Unfortunately, Rhode Island had a critical shortage of housing that people with very low incomes could afford before COVID-19 and the pandemic has definitely made things much worse. Low housing supply decreases vacancy, raises rents, and prices more and more people out of the market. It’s a challenge that perplexes leaders and policy makers in virtually all of our cities and towns.
The good news is we’re not Los Angeles or Seattle or New York City, where the sheer number of people experiencing homelessness seems almost insurmountable. Indeed, Rhode Island’s small size, ability to innovate and the availability of American Rescue Plan Act (ARPA) funding makes us uniquely well-positioned to end the unnecessary suffering.
In fact, the creation of just a few hundred permanent supportive apartments would allow Crossroads to house every single person currently staying in one of our emergency shelters and significantly decrease the number of people experiencing homelessness in our state.
Even better, given an adequate supply of affordable housing and the supportive services necessary to help people stay housed, nearly 90% of Crossroads’ clients eventually become self-sufficient and never become homeless again.

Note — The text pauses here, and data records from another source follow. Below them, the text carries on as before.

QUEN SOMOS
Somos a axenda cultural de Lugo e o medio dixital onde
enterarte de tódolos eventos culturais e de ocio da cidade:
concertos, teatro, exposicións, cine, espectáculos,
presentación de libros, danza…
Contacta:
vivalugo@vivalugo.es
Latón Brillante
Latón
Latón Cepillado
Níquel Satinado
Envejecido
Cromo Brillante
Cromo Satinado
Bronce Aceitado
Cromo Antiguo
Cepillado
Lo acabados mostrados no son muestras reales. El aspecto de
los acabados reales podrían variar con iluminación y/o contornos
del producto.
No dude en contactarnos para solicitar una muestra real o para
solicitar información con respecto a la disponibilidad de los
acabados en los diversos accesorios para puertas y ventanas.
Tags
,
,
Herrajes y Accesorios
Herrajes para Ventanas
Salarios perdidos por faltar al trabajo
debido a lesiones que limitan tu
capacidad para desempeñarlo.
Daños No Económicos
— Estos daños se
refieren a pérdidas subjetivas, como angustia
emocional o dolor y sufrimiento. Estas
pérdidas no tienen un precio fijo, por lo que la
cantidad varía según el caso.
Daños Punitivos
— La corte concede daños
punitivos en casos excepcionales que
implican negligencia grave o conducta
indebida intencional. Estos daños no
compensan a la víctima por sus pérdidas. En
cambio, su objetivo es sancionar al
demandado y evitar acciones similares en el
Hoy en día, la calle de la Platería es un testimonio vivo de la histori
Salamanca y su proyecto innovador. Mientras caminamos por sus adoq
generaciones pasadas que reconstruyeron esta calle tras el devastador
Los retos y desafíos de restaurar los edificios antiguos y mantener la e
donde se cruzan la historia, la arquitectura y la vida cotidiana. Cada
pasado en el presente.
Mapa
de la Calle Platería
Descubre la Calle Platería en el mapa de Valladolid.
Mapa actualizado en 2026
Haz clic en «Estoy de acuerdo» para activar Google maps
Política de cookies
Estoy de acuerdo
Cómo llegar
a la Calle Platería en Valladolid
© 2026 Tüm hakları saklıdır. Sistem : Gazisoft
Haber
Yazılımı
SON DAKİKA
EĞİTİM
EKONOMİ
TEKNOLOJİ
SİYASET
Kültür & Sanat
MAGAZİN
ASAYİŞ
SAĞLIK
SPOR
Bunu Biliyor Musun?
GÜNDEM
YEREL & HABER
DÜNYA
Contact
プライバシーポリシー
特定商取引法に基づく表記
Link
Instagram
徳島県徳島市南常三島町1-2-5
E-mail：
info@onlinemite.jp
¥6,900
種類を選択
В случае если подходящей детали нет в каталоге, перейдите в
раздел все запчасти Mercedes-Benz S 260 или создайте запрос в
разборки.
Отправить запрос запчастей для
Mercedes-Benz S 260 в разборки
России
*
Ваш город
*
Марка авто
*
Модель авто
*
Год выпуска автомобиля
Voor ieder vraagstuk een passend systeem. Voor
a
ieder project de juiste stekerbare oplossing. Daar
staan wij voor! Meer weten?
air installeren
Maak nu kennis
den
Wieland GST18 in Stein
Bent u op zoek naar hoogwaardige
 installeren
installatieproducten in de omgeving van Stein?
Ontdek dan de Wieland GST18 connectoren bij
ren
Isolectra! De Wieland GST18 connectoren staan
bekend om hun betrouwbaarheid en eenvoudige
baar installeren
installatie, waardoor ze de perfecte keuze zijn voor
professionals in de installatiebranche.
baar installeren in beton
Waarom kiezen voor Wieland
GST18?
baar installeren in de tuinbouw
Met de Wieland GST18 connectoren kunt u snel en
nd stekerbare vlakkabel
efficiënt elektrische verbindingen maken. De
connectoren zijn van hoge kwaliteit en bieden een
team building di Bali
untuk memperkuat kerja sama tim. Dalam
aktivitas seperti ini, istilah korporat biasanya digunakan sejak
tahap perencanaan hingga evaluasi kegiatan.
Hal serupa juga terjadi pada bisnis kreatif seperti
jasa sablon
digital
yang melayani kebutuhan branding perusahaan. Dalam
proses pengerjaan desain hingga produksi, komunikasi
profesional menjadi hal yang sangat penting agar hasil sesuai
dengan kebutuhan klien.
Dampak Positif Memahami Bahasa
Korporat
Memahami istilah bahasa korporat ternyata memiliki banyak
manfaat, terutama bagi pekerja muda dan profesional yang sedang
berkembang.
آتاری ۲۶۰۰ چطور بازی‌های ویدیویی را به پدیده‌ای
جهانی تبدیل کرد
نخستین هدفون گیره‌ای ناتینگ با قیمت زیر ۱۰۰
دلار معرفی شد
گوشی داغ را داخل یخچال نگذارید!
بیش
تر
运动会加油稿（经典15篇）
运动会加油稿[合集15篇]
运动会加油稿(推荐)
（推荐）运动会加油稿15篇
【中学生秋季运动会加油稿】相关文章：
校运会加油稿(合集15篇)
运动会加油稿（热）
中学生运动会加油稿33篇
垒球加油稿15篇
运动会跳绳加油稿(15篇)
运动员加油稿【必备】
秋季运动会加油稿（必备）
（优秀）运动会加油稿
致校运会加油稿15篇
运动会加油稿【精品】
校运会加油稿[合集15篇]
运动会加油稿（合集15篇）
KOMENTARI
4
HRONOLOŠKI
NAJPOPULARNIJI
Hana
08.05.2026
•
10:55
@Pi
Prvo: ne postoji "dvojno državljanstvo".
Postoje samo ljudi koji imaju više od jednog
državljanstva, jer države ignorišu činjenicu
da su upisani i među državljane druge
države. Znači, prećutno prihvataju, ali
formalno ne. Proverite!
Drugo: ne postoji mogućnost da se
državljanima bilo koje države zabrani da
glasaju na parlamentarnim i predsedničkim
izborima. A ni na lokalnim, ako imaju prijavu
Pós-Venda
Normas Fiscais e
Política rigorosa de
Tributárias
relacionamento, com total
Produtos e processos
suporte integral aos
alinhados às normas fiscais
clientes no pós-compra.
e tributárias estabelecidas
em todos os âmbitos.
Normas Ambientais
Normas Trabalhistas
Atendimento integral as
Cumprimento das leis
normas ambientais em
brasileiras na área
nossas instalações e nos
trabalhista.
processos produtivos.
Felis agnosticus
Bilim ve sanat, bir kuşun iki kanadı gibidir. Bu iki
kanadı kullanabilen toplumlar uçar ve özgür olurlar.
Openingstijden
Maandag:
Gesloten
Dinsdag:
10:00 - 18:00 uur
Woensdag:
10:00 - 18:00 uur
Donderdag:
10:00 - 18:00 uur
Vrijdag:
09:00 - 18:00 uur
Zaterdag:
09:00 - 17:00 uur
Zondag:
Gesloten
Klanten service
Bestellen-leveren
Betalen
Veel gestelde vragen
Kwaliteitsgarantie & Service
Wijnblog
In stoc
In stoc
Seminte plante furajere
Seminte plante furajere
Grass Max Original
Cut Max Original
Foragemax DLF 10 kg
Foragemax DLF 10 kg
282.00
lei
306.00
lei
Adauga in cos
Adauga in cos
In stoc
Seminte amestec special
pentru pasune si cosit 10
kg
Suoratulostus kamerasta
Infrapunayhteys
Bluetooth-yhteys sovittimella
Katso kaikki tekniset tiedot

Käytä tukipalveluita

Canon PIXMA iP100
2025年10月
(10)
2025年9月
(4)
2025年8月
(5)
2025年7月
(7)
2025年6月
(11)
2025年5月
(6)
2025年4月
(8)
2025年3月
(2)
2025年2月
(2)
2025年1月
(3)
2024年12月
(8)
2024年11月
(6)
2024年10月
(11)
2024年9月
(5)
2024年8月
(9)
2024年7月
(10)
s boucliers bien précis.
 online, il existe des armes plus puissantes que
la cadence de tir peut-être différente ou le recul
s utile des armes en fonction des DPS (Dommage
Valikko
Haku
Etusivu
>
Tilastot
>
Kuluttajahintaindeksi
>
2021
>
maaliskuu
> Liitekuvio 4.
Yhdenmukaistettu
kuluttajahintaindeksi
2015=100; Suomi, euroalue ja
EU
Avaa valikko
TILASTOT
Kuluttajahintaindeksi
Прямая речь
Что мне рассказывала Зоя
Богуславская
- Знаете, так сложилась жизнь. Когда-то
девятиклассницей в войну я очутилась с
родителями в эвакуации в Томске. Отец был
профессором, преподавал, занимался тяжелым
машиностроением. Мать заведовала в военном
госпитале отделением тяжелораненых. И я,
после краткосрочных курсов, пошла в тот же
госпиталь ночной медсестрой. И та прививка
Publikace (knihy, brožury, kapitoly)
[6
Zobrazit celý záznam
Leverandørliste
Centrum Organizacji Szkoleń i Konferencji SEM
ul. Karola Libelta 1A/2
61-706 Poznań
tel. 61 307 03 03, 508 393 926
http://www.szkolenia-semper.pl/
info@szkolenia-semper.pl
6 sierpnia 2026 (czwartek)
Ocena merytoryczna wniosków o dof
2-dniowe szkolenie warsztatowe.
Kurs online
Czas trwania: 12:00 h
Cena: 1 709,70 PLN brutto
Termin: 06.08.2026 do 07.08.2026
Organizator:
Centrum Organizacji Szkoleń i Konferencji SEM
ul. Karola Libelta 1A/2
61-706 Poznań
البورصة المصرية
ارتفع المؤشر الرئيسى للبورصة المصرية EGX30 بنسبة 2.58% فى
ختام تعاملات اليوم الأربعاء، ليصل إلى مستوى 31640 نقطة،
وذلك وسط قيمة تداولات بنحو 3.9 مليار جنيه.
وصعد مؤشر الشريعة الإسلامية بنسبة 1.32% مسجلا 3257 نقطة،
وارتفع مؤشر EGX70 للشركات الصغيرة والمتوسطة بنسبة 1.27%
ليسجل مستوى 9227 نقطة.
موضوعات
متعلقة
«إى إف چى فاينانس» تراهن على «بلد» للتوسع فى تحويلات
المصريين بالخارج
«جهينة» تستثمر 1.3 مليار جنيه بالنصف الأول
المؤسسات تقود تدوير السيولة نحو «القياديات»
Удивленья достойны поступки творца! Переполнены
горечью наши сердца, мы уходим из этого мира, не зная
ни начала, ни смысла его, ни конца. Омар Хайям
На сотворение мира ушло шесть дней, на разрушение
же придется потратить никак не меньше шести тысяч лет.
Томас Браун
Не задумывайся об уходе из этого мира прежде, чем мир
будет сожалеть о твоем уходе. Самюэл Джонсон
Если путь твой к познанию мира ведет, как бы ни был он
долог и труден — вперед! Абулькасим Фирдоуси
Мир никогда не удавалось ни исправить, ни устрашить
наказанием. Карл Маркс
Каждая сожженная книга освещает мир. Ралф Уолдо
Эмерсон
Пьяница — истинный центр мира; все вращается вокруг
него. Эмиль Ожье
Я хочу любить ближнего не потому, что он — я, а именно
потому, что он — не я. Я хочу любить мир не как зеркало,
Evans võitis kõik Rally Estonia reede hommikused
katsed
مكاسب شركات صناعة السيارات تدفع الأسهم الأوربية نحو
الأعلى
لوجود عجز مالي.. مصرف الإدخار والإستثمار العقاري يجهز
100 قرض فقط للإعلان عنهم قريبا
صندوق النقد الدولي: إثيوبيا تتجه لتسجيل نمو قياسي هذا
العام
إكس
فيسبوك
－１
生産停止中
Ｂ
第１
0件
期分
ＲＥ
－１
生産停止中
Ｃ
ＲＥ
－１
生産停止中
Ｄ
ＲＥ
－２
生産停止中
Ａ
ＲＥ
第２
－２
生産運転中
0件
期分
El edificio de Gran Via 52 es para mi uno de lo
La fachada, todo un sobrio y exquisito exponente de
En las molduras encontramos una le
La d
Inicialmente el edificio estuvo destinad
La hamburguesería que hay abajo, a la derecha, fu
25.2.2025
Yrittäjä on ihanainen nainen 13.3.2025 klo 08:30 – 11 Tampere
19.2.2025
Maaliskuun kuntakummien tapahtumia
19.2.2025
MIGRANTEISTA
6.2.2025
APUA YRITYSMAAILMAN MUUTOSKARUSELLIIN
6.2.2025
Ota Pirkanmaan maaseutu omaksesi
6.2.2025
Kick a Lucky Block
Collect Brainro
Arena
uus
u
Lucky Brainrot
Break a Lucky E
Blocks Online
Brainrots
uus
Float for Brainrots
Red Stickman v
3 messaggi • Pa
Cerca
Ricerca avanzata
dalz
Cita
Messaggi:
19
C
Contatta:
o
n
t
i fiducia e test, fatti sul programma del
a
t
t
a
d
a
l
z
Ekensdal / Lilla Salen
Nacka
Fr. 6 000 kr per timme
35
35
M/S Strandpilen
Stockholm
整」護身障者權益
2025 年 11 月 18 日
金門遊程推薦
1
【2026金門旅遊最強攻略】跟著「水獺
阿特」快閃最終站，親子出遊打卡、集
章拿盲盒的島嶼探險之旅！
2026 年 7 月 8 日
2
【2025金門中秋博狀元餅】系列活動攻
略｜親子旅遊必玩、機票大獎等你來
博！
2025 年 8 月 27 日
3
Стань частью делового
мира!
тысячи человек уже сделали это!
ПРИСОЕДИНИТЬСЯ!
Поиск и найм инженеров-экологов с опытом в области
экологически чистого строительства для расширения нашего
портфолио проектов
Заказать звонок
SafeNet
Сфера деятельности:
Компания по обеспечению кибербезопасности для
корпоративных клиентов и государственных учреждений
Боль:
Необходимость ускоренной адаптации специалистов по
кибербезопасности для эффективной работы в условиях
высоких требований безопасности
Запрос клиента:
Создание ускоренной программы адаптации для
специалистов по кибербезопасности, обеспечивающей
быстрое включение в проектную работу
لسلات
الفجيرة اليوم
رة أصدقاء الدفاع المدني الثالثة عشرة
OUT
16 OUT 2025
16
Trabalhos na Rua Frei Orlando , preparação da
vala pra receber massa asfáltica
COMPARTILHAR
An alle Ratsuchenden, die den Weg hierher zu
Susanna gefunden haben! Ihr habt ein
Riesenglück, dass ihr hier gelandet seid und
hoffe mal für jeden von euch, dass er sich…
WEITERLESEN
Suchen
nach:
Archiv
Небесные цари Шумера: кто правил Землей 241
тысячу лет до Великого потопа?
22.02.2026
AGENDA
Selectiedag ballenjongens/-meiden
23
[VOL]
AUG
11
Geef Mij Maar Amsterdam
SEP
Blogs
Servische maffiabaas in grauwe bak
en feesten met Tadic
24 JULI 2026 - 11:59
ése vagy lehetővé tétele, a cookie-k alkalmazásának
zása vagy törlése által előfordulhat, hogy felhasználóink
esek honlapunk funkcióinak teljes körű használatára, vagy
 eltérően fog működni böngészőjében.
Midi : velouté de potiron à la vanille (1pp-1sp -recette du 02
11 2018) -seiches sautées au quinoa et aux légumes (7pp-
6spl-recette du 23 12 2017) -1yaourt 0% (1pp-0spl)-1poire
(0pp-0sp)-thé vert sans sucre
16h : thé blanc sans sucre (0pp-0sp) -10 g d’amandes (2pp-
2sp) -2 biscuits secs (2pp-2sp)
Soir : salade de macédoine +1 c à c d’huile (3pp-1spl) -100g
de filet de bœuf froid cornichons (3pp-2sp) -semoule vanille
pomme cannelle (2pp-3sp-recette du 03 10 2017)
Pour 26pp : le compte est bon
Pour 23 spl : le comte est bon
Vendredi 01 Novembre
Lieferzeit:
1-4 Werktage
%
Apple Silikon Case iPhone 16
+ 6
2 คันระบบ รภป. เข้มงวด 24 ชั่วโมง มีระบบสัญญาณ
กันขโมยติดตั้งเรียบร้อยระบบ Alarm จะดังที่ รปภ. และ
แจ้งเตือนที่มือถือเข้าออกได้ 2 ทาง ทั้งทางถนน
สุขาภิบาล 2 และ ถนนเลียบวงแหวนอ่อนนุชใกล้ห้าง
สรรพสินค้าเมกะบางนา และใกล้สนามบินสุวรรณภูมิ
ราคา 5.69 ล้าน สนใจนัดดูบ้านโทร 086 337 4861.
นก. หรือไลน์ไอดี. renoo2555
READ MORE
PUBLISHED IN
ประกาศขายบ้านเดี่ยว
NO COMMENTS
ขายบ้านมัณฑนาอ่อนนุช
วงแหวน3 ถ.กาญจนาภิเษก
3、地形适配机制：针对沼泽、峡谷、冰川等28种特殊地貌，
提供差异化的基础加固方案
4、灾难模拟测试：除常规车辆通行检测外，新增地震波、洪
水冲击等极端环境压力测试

As we head into the holiday season, our state finds itself at a critical inflection point that seems likely to determine the course of the Rhode Island’s homeless crisis for years to come. With hundreds of Rhode Islanders already living on the street and hundreds of others at risk of becoming homelessness, the time to invest in building more housing that people with very low incomes can afford is now.
No one should have to sleep in an alley, under a highway overpass or in their car. So I encourage our elected officials to take advantage of the ARPA funds to make a once-in-a-generation investment to ensure that every Rhode Islander has a place to call home.